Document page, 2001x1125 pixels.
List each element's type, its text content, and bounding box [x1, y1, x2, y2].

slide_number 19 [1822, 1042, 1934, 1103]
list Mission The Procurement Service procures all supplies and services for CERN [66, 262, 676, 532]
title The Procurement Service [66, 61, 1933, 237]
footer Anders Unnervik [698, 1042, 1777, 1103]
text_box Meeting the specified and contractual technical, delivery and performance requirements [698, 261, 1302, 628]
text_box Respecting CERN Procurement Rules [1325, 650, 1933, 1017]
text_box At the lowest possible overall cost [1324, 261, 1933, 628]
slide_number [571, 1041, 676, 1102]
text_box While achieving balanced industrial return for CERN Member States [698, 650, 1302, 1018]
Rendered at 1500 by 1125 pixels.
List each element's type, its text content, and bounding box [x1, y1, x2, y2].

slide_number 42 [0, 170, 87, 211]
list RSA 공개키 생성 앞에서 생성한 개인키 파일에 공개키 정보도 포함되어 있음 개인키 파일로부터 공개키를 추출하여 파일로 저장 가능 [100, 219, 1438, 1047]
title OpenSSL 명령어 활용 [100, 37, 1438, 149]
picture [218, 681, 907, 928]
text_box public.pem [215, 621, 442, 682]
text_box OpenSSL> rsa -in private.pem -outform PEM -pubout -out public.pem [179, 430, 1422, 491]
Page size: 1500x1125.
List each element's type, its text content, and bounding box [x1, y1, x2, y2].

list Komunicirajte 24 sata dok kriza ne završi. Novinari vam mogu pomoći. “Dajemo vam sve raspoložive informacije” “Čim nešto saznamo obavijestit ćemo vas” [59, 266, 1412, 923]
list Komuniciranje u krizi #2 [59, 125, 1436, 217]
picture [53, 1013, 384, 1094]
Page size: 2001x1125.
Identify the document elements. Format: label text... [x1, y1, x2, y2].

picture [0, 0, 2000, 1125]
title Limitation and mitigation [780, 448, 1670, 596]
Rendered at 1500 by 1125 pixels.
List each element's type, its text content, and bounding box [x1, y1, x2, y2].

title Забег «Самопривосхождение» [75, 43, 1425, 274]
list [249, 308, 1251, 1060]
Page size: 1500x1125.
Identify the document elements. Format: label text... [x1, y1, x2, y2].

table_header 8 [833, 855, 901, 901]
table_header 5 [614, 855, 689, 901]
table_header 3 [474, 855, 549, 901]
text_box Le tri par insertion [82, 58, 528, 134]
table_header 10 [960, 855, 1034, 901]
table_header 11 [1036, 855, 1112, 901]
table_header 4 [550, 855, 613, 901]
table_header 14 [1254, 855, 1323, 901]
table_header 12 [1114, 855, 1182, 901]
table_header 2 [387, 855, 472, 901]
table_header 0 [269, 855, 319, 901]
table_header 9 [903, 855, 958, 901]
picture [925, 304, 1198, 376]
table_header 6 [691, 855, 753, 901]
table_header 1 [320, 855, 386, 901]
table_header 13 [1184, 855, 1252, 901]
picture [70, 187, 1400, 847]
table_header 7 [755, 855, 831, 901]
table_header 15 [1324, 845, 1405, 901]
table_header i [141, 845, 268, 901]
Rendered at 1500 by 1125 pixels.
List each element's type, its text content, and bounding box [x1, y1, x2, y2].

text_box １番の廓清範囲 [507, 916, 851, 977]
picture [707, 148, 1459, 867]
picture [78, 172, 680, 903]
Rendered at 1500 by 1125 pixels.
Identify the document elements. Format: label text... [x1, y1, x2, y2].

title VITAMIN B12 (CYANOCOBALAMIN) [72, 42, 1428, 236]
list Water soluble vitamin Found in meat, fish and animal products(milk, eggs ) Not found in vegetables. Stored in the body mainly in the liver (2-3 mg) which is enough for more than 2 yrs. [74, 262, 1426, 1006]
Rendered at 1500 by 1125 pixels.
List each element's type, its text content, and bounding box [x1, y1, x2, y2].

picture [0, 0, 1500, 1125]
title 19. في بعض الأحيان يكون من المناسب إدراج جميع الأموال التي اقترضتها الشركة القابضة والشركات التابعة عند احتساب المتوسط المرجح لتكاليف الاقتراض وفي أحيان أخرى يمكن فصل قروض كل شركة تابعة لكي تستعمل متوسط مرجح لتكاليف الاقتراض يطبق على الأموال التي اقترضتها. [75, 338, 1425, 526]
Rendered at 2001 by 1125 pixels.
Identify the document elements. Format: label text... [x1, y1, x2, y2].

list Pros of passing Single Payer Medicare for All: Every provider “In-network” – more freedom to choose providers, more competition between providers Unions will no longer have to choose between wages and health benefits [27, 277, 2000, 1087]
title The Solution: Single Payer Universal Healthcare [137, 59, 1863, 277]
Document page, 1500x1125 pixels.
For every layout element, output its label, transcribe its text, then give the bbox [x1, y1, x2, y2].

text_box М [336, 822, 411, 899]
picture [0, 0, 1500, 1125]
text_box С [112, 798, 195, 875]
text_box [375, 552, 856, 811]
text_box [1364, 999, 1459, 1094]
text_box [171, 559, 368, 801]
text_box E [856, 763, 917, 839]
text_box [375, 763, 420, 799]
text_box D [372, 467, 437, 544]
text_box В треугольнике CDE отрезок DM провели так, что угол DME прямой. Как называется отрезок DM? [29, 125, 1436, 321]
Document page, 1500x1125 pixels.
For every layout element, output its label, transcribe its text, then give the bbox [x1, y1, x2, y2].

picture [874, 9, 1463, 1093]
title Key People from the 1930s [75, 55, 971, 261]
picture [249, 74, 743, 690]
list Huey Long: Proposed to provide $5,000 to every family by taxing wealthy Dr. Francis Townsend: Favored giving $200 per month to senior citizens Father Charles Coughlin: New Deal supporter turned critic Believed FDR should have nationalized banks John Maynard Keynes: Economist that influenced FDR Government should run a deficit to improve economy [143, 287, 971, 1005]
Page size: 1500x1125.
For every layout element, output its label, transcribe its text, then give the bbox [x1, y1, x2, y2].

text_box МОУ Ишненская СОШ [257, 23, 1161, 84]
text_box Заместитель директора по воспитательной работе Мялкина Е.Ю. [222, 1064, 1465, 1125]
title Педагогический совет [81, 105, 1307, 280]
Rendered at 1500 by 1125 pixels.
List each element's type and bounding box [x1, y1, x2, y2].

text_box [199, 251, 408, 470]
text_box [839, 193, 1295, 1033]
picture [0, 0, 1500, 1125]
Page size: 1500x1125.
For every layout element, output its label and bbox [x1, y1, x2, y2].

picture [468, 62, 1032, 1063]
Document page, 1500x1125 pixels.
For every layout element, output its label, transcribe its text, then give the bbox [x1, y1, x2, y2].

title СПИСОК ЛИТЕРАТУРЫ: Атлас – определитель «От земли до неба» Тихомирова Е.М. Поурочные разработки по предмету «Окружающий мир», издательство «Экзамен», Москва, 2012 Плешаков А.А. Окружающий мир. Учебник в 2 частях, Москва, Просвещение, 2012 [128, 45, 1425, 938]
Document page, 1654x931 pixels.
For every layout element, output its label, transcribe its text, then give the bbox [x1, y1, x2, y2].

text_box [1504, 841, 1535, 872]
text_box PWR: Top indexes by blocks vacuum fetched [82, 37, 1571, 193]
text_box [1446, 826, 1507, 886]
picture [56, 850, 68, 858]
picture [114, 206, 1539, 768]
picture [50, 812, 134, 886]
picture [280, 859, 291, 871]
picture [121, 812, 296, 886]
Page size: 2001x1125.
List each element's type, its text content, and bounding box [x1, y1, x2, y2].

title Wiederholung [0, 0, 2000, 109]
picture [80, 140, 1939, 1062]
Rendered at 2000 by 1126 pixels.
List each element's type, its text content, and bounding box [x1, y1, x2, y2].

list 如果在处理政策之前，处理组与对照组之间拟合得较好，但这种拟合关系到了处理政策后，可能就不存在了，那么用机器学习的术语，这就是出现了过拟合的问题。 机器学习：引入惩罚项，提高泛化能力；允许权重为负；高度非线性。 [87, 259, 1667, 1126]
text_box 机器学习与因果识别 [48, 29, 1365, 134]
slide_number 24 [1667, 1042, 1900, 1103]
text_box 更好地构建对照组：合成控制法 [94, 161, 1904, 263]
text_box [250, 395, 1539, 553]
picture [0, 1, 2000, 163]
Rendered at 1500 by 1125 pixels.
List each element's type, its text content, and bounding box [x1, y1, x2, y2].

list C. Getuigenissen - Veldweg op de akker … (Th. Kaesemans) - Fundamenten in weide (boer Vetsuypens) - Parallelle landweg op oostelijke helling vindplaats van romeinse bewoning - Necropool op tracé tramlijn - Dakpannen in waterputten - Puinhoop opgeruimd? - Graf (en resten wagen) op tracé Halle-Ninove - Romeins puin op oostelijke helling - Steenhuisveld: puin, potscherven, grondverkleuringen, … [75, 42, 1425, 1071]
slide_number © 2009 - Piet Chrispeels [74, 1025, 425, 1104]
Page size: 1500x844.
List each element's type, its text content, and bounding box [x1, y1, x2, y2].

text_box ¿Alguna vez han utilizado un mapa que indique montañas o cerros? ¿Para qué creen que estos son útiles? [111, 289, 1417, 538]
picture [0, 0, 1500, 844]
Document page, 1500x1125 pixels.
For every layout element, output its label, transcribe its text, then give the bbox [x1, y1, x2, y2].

◆ **What is required**: Beginning at the line where "Rendered at 2000 by 1126 pixels." appears, extract each line through the end of the data above; keep them exact and include nothing else.

◆ **Exercise answer**:
Rendered at 2000 by 1126 pixels.
List each element's type, its text content, and bounding box [x1, y1, x2, y2].

list 如果在处理政策之前，处理组与对照组之间拟合得较好，但这种拟合关系到了处理政策后，可能就不存在了，那么用机器学习的术语，这就是出现了过拟合的问题。 机器学习：引入惩罚项，提高泛化能力；允许权重为负；高度非线性。 [87, 259, 1667, 1126]
text_box 机器学习与因果识别 [48, 29, 1365, 134]
slide_number 24 [1667, 1042, 1900, 1103]
text_box 更好地构建对照组：合成控制法 [94, 161, 1904, 263]
text_box [250, 395, 1539, 553]
picture [0, 1, 2000, 163]
Rendered at 1500 by 1125 pixels.
List each element's type, its text content, and bounding box [x1, y1, x2, y2].

list C. Getuigenissen - Veldweg op de akker … (Th. Kaesemans) - Fundamenten in weide (boer Vetsuypens) - Parallelle landweg op oostelijke helling vindplaats van romeinse bewoning - Necropool op tracé tramlijn - Dakpannen in waterputten - Puinhoop opgeruimd? - Graf (en resten wagen) op tracé Halle-Ninove - Romeins puin op oostelijke helling - Steenhuisveld: puin, potscherven, grondverkleuringen, … [75, 42, 1425, 1071]
slide_number © 2009 - Piet Chrispeels [74, 1025, 425, 1104]
Page size: 1500x844.
List each element's type, its text content, and bounding box [x1, y1, x2, y2].

text_box ¿Alguna vez han utilizado un mapa que indique montañas o cerros? ¿Para qué creen que estos son útiles? [111, 289, 1417, 538]
picture [0, 0, 1500, 844]
Document page, 1500x1125 pixels.
For every layout element, output its label, transcribe its text, then give the bbox [x1, y1, x2, y2].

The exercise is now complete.